The air was filled with excitement and hope as everyone gathered to celebrate the start of Peace Boat's 96th Oceania Voyage in the port of Yokohama on 8 January 2018 and the port of Kobe on 9 January 2018, respectively. This year marks the 35th anniversary of Peace Boat and the 96th Oceania Voyage is the first of the year to honour this milestone. As Peace Boat participants tossed colorful streamers from the decks of the ship, Peace Boat Executive Committee member and ICAN's International Steering Group member, Kawasaki Akira, shared a message of hope with the participants on deck and onlookers observing from the port: "This voyage is significant because we will be visiting countries such as Australia and New Zealand which are part of the Nuclear-Free Zone of the South Pacific. We hope that by sailing to different countries with the ICAN logo, the whole world will eventually become a nuclear-free zone."
While this voyage marks the first time that Peace Boat will sail extensively around the Oceania region, the themes to be explored on this voyage are ones of which Peace Boat has been a long-time supporter. In particular, Peace Boat is steadfast in its commitment to nuclear disarmament and is looking forward to continuing its work with ICAN (the International Campaign to Abolish Nuclear Weapons), a non-profit organization which was awarded the 2017 Nobel Peace Prize for its efforts to create a treaty on the prohibition of nuclear weapons. In collaboration with ICAN, Peace Boat is launching the 2018 Making Waves Speaking Tour and has invited Hibakusha (atomic bomb survivors) to share testimonies of their lived experiences and spread the message of the importance of nuclear abolition around various ports in Australia.
The focus on the abolition of nuclear weapons paves the way for other themes that Peace Boat will explore during its 96th Voyage. The quest to abolish nuclear weapons is closely connected to the goal of turning away from nuclear energy and finding alternative energy sources. Sites for nuclear testing and development are selected based on their remoteness. However, indigenous people and native lands are overlooked in the process and those who inhabit these lands, along with future generations, are the ones who pay the price. As such, the 96th Voyage will also raise awareness of issues faced by indigenous people in the Oceania region. Indigenous culture has been impacted by colonization and military conflict, topics that will also be covered during this voyage.
As much as the aforementioned topics are of importance to Peace Boat itself, they also resonate with Peace Boat's participants. One participant, Koji Funamoto, shared his eagerness to visit Papua New Guinea, explaining "That is where my grandfather was stationed during World War II." Another participant, Kitamura Kyoko, stated, "I am excited to visit the Oceania region for the first time and explore the culture and people that make this place." With over 1,000 participants visiting 13 ports in eight countries, Peace Boat hopes that each individual will complete this voyage having learned or experienced something new.

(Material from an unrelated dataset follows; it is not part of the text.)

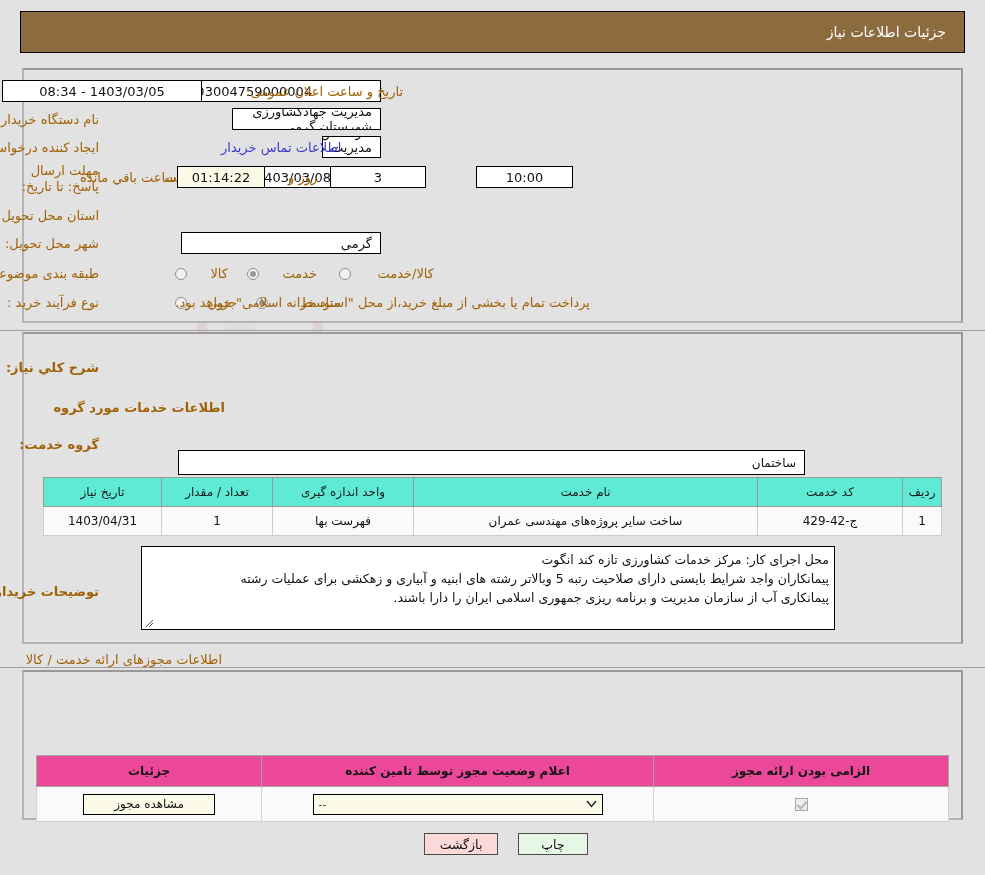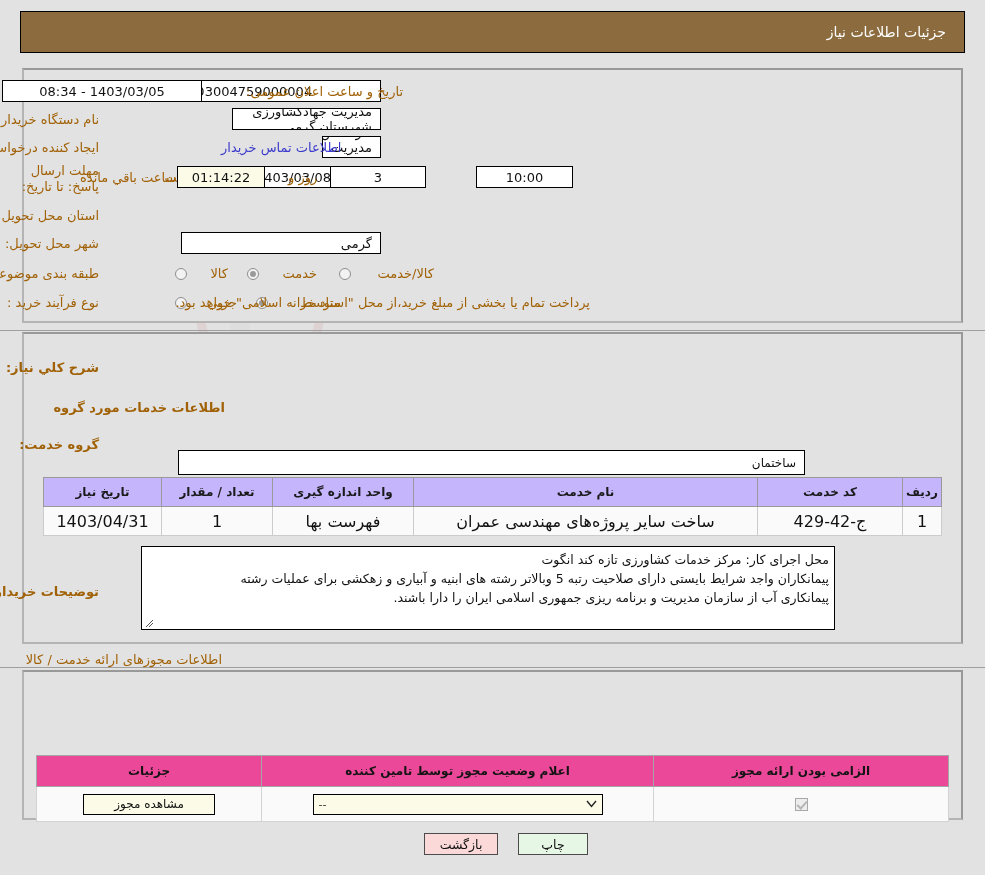"تاریخ نیاز" #svc-table th { background: #c4b5fd -> #5eead4; font-weight: bold -> normal }
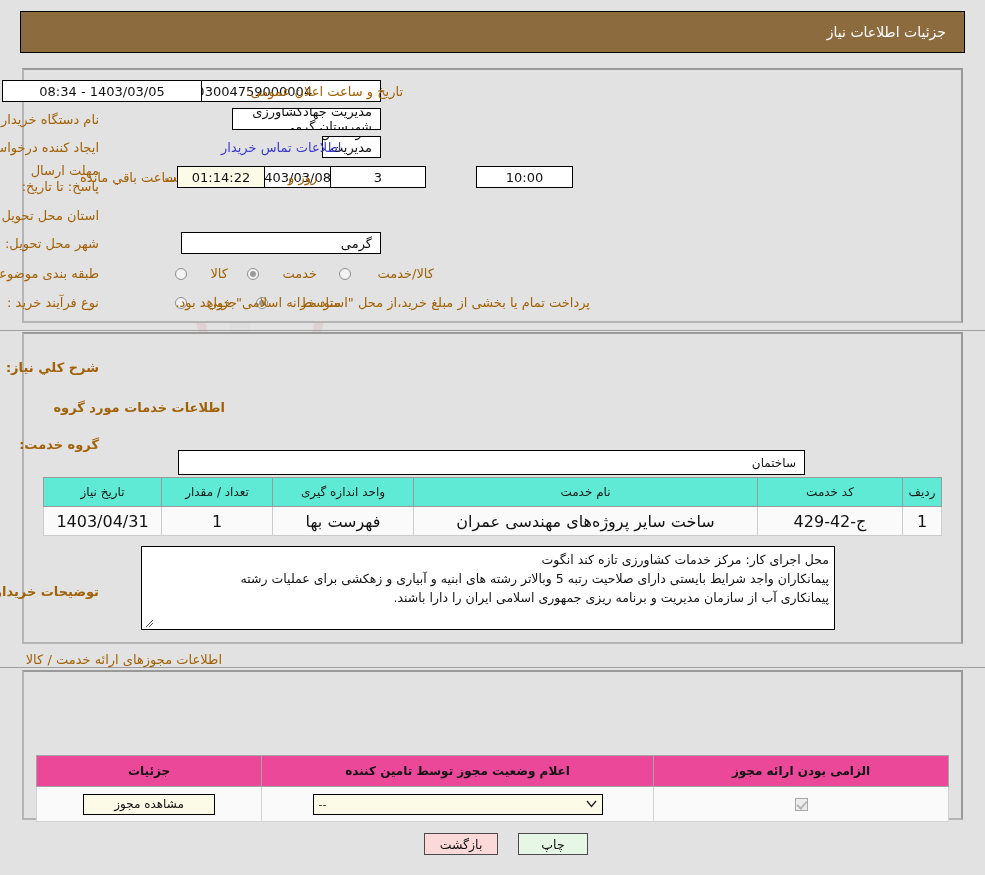"1403/04/31" #svc-table td { font-size: 16px -> 12px }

As Peace Boat sets sail on its 96th Voyage and explores the long-lasting ramifications of the complex history and intricacies of the Oceania region - the effects of nuclear testing on indigenous people and the impact of colonization and the Pacific War - may we take the time to reflect on the past to avoid similar mistakes in the present and create a just and sustainable world for future generations to come.